• _Exercise aim_: Reproduce exactly the lines from the one that holds "means that they’re" through the last line of the entries, both ends included, but not the pictures.

Stored data entries:
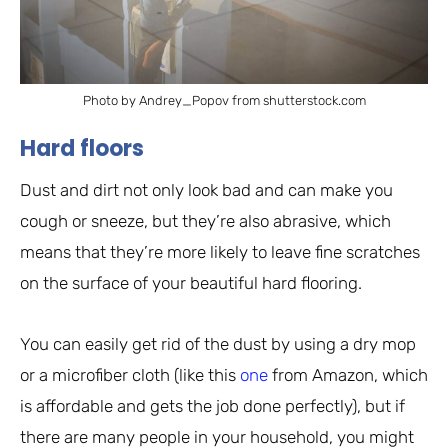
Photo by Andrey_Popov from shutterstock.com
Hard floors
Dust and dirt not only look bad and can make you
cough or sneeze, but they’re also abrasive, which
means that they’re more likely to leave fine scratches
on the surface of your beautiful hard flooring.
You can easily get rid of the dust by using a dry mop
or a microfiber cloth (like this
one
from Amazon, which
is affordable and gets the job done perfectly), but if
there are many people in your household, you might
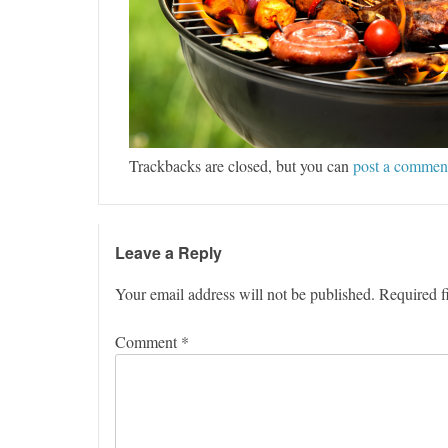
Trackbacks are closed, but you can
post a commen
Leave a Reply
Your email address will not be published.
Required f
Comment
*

• _Written answer_:
means that they’re more likely to leave fine scratches
on the surface of your beautiful hard flooring.
You can easily get rid of the dust by using a dry mop
or a microfiber cloth (like this
one
from Amazon, which
is affordable and gets the job done perfectly), but if
there are many people in your household, you might
Trackbacks are closed, but you can
post a commen
Leave a Reply
Your email address will not be published.
Required f
Comment
*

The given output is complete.